Oldenburg - Der Tourismus in Oldenburg erholt sich wieder. Rund 366.145 Übernachtungen wurden nach Angaben des Landesamtes für Statistik Niedersachsen für das Jahr 2022 gezählt. Das ist ein Plus von knapp 30 Prozent gegenüber 2021. Die meisten Übernachtungsgäste im Jahr 2022 kamen aus Deutschland, gefolgt von den Niederlanden, Großbritannien und Dänemark.
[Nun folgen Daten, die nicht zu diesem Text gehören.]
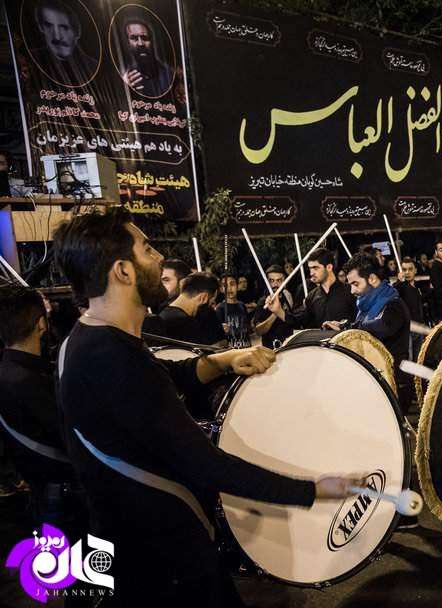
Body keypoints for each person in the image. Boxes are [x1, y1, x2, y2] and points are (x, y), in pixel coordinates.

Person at [51, 209, 362, 606]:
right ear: (123, 272)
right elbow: (206, 464)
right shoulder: (111, 357)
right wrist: (314, 489)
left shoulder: (85, 342)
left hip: (138, 548)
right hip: (162, 565)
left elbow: (164, 372)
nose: (160, 258)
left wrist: (225, 360)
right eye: (147, 249)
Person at [0, 284, 84, 535]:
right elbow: (71, 435)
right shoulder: (26, 381)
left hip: (44, 496)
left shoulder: (10, 372)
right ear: (40, 324)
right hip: (65, 500)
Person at [330, 253, 413, 415]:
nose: (352, 290)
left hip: (393, 386)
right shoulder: (364, 308)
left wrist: (349, 328)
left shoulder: (394, 304)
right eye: (350, 285)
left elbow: (381, 327)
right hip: (370, 384)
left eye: (355, 284)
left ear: (373, 279)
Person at [266, 248, 355, 331]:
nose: (311, 273)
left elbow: (360, 321)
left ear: (329, 267)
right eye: (310, 268)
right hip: (321, 346)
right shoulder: (312, 297)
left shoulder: (351, 291)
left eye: (315, 268)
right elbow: (299, 322)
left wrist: (344, 326)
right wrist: (278, 311)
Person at [144, 272, 226, 346]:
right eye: (211, 303)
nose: (212, 308)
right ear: (203, 298)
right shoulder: (187, 325)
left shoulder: (162, 317)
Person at [31, 0, 98, 87]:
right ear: (41, 27)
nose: (57, 37)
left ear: (77, 31)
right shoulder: (31, 62)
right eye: (48, 26)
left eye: (64, 28)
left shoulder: (92, 67)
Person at [119, 16, 172, 97]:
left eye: (144, 37)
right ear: (127, 43)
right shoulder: (126, 79)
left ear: (152, 41)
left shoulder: (169, 74)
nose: (140, 43)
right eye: (134, 38)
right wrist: (124, 88)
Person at [253, 265, 296, 349]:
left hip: (289, 348)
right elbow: (258, 331)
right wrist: (276, 313)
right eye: (271, 281)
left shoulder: (288, 297)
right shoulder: (263, 302)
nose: (275, 284)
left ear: (284, 281)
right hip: (271, 351)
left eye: (279, 280)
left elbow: (294, 322)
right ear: (267, 282)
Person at [216, 274, 251, 348]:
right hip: (231, 353)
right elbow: (216, 337)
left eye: (232, 284)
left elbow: (247, 330)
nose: (229, 289)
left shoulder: (242, 305)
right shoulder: (220, 308)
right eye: (225, 285)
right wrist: (221, 331)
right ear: (221, 289)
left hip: (246, 349)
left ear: (237, 286)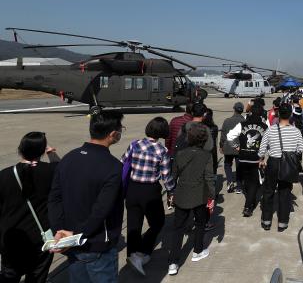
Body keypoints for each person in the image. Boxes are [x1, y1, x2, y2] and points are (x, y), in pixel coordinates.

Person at [48, 110, 125, 282]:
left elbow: (54, 199)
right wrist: (78, 233)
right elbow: (101, 210)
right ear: (113, 134)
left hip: (70, 243)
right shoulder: (113, 167)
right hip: (96, 245)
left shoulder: (69, 158)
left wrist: (60, 232)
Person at [0, 132, 59, 283]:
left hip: (12, 237)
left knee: (9, 275)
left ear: (20, 150)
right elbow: (60, 166)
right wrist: (51, 153)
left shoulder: (4, 175)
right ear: (41, 151)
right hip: (41, 238)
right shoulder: (51, 172)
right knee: (37, 276)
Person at [122, 117, 175, 276]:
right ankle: (141, 252)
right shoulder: (162, 151)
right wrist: (172, 191)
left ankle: (132, 255)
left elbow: (123, 161)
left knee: (133, 225)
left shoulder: (135, 144)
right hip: (150, 191)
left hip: (132, 188)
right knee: (158, 222)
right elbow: (166, 175)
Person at [168, 123, 216, 276]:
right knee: (200, 223)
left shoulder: (180, 154)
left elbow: (173, 175)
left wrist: (171, 193)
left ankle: (173, 262)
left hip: (182, 193)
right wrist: (211, 196)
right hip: (199, 195)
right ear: (204, 140)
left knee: (178, 228)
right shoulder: (206, 156)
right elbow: (209, 178)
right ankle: (197, 251)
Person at [258, 103, 303, 231]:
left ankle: (266, 221)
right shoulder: (296, 131)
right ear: (290, 114)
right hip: (288, 164)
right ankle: (282, 222)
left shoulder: (271, 130)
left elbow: (262, 148)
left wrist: (261, 159)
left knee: (268, 192)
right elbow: (300, 149)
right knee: (285, 193)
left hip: (273, 162)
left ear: (278, 114)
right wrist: (291, 154)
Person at [226, 105, 268, 217]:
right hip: (257, 158)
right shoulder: (265, 126)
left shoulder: (242, 124)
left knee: (247, 180)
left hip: (243, 157)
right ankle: (248, 206)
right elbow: (269, 142)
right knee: (254, 182)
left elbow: (229, 136)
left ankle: (250, 200)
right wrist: (265, 155)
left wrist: (236, 147)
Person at [221, 102, 246, 194]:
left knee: (227, 164)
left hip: (228, 146)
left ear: (234, 109)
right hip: (239, 148)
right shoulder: (244, 121)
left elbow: (223, 136)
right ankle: (239, 187)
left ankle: (230, 181)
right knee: (239, 166)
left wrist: (221, 146)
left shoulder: (227, 121)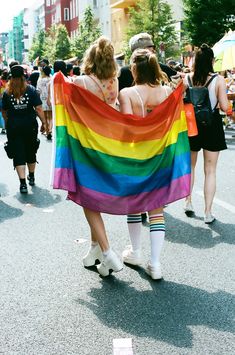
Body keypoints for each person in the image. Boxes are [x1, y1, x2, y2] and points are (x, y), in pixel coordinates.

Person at [118, 49, 172, 279]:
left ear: (134, 68)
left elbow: (128, 129)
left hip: (136, 155)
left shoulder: (127, 93)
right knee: (157, 209)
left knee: (134, 205)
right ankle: (156, 264)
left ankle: (136, 252)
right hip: (160, 154)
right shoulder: (167, 92)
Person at [72, 37, 123, 277]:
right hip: (109, 143)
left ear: (90, 59)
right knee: (95, 195)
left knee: (87, 198)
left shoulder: (81, 81)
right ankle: (94, 249)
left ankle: (107, 251)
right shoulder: (114, 81)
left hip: (88, 146)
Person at [183, 44, 229, 223]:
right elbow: (225, 107)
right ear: (211, 61)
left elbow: (179, 101)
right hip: (212, 124)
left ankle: (188, 202)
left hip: (192, 125)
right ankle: (208, 212)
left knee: (191, 167)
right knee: (210, 170)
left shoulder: (187, 78)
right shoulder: (218, 80)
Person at [1, 65, 46, 193]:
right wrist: (44, 123)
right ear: (23, 76)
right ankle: (31, 176)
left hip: (14, 126)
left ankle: (23, 184)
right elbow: (38, 108)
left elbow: (4, 111)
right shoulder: (31, 90)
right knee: (31, 151)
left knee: (18, 153)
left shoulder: (6, 92)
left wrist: (8, 122)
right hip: (30, 125)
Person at [36, 66, 52, 140]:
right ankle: (50, 129)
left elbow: (38, 91)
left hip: (42, 99)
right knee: (50, 116)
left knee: (45, 116)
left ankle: (47, 131)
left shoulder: (40, 80)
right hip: (51, 99)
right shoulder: (52, 79)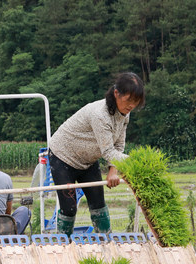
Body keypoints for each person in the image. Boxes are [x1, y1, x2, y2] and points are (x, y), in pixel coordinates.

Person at [48, 71, 144, 236]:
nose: (131, 106)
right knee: (69, 208)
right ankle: (63, 246)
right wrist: (137, 161)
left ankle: (106, 243)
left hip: (88, 160)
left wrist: (113, 170)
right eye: (129, 100)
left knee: (98, 204)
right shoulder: (100, 114)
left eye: (136, 102)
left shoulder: (124, 114)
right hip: (63, 157)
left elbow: (118, 145)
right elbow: (108, 151)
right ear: (116, 93)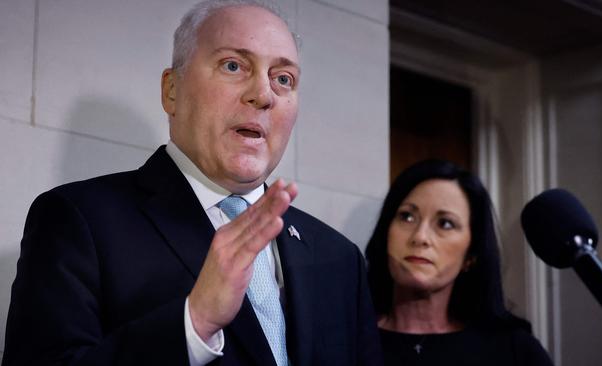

Silke Fennemann, Geschäftsführerin der Oldenburg Tourismus und Marketing GmbH (OTM), ist optimistisch, was den Tourismus in Oldenburg angeht. „Auf die Entwicklung der touristischen Nachfrage wirkt sich nach der Pandemie aktuell die Inflation und der Ukraine-Krieg aus. Dennoch blicke ich vorsichtig optimistisch nach vorn. Der Tourismus kann sich dynamisch entwickeln, in Abhängigkeit von den Rahmenbedingungen und dem touristischen Produkt.“
Neben den bewährten Angeboten, so Fennemann, bereite die OTM verschiedene besondere Services und Erlebnisse für die Gäste vor. „Beispielsweise ist Oldenburg dank guter Radinfrastruktur und vorteilhafter Lage ein attraktiver Ausgangspunkt für Sterntouren in die Region. Das Fahrrad wollen wir in der Vermarktung noch stärker als verbindendes Element zwischen Stadt und Region positionieren. Ziel soll sein, dass Oldenburg sich als eigener Reiseanlass für Radtouristen etabliert und auch die entsprechende Qualifikation dafür liefern kann.“
Positiv entwickelten sich ebenfalls die Stadtführungen und die Besuche in der Oldenburg-Info im Lappan. Das Aufkommen an Teilnehmerinnen und Teilnehmern bei Stadtführungen konnte um 140 Prozent gesteigert werden im Vergleich zum Jahr 2021. Insgesamt zeichnete sich für das Jahr 2022 ein Nachfragevolumen von 850 Führungen und 13.200 Teilnehmern ab. Ebenso ist das Besuchsaufkommen in der Tourist Information wieder angestiegen auf 61.000 Besuche.